Engineers were expected to stabilize the wooden building at 1502 Bougainvillea Loop today to ensure the safety of investigators, who could not safely enter the building yesterday, she said.

The fire appeared to have severely damaged the third-floor units, one of which was destroyed and had no roof. Its balcony fell to the second floor unit below.

Of the nine enlisted Army and three Marine families, 22 adults and 10 children were in the building at the time of the fire and were forced to find other housing.

Army Staff Sgt. Eric Montanez said he found a first-floor apartment unit nearby. Montanez, wife Donna and their 18-month-old son were asleep when a neighbor knocked on their door to warn them of the fire that began in her third-floor apartment, then pulled the fire alarm.

"Throughout the whole excitement, she knocked on her neighbor's door, another door, then our door," Montanez said. Her main concern was that people with babies could get out quickly, he said.
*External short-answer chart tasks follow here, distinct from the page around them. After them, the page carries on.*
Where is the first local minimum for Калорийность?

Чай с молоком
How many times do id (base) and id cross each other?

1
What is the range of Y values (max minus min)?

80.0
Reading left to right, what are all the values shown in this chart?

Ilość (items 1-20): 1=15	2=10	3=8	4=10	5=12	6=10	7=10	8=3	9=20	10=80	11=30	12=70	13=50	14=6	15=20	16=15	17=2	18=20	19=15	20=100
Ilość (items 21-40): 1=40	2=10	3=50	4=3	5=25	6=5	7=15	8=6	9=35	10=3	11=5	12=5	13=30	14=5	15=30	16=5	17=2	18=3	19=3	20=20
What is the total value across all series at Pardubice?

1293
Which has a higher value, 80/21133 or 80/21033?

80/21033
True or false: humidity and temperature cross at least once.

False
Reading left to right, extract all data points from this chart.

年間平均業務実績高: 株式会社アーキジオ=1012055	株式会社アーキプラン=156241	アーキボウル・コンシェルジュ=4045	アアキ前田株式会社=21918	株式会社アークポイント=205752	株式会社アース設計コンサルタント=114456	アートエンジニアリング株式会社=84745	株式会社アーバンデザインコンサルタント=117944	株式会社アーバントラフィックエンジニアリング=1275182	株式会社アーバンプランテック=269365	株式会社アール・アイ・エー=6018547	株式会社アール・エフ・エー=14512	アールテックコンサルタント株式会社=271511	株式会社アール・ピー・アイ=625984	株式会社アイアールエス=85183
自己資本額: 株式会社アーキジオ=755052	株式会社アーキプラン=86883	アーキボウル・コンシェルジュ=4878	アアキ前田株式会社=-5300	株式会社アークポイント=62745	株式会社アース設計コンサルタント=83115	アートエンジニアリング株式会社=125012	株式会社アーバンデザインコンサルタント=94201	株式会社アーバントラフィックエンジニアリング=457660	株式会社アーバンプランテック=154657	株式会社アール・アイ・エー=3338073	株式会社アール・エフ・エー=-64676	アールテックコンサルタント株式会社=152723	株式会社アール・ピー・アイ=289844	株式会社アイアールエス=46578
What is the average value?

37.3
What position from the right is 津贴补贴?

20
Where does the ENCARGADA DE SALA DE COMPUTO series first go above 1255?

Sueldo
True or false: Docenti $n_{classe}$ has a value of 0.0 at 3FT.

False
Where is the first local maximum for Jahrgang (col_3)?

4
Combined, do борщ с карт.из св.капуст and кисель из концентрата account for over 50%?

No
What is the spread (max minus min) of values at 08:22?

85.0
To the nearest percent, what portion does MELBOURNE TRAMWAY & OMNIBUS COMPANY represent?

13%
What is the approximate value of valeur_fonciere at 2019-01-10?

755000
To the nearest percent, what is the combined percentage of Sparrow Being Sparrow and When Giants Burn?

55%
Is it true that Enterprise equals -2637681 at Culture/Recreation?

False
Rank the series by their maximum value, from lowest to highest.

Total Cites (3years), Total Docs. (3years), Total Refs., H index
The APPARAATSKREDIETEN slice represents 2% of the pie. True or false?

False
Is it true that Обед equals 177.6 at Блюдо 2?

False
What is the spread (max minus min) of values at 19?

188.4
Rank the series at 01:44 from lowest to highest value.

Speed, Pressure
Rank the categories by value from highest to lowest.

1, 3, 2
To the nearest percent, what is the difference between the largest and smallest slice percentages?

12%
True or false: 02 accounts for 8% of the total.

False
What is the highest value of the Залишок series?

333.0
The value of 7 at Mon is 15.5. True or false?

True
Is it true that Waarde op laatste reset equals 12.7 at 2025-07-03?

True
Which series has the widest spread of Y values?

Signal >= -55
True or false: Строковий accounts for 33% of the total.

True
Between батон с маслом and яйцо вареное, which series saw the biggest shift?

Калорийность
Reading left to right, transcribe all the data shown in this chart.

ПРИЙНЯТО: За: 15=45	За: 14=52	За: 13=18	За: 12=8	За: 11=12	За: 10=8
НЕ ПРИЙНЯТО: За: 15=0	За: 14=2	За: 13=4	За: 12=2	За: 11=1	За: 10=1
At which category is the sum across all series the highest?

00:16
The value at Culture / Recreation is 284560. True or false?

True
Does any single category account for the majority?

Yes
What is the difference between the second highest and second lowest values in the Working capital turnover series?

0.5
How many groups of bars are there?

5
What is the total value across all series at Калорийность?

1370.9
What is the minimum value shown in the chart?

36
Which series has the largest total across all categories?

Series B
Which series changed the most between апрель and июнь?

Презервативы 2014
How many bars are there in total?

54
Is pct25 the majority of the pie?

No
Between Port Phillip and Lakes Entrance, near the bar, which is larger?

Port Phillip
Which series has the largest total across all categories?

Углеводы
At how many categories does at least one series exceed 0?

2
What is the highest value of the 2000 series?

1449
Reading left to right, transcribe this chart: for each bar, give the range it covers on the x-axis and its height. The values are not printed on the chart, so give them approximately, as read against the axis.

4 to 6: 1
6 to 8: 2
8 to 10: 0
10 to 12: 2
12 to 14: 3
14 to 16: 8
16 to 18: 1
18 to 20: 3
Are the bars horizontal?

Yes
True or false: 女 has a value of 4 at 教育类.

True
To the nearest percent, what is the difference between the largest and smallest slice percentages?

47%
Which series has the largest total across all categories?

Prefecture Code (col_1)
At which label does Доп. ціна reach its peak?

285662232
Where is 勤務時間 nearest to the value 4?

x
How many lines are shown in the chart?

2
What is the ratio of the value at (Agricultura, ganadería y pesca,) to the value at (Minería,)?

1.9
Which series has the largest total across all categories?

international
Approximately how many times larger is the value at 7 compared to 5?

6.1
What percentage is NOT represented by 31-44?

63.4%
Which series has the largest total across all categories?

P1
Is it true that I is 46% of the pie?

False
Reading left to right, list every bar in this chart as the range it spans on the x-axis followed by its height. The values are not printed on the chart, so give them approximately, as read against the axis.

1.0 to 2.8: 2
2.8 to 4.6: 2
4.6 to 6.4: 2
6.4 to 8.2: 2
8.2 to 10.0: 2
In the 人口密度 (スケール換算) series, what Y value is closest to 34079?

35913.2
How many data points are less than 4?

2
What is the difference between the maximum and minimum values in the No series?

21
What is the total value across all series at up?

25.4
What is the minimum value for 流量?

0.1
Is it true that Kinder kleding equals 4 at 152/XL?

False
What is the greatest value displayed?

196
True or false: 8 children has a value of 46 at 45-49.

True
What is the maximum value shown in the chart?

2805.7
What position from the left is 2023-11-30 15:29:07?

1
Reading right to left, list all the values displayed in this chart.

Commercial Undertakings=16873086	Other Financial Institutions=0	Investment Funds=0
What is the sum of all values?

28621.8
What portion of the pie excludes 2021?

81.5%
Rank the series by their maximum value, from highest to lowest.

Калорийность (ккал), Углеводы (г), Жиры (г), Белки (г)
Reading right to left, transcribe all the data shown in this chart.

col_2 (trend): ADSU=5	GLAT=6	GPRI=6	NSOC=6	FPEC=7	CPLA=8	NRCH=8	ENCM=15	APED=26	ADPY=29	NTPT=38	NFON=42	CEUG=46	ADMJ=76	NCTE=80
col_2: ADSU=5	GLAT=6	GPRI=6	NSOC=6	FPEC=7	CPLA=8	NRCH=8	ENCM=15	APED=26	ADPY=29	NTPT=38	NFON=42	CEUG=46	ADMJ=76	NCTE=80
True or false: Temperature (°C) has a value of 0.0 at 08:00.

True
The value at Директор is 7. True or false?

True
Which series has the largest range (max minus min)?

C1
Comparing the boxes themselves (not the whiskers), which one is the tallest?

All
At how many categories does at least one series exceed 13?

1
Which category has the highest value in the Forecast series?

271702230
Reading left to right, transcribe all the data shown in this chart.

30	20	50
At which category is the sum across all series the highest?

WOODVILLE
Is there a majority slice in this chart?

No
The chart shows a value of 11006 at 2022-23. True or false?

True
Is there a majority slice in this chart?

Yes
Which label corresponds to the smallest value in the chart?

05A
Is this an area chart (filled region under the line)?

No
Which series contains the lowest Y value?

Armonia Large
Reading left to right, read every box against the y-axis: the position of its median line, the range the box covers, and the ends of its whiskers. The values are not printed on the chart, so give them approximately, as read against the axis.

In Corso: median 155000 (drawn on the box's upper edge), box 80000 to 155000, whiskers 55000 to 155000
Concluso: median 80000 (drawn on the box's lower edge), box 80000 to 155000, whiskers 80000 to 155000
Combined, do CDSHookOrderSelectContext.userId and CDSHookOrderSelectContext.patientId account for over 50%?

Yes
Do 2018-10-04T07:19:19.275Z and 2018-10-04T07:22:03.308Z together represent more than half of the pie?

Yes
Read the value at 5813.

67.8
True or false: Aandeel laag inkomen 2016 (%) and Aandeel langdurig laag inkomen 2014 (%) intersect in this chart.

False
The Montanezes had dinner the night before the fire with the woman, her husband, an Army soldier, and their 2-year-old daughter.

Montanez said his wife first awoke to the knocking, ran into their bedroom and shouted, "Get up!"

They grabbed a few things and rushed out with the baby.

"I was just more concerned that everybody got out," Montanez said. "I didn't really care because all those things can be replaced."

He said the residents did not panic during the fire and left the building in an orderly manner.

Montanez said that after the fire, the families have been spending time together while being housed at a hotel. He and his family had Sunday dinner with a neighbor family at a restaurant.

And yesterday morning, they ate breakfast with their friends whose apartment suffered the most damage and was where the fire began, Montanez said.

"We're all trying to stay close together," Montanez said.

"We are being well taken care of not only by the agencies, but individual soldiers' unit commands," he said. The soldier, whose apartment suffered the most damage, received suitcases full of items donated by his command unit, Montanez said.

"My place is not that bad," he said. "I feel for the younger soldiers." But he said the families are coping.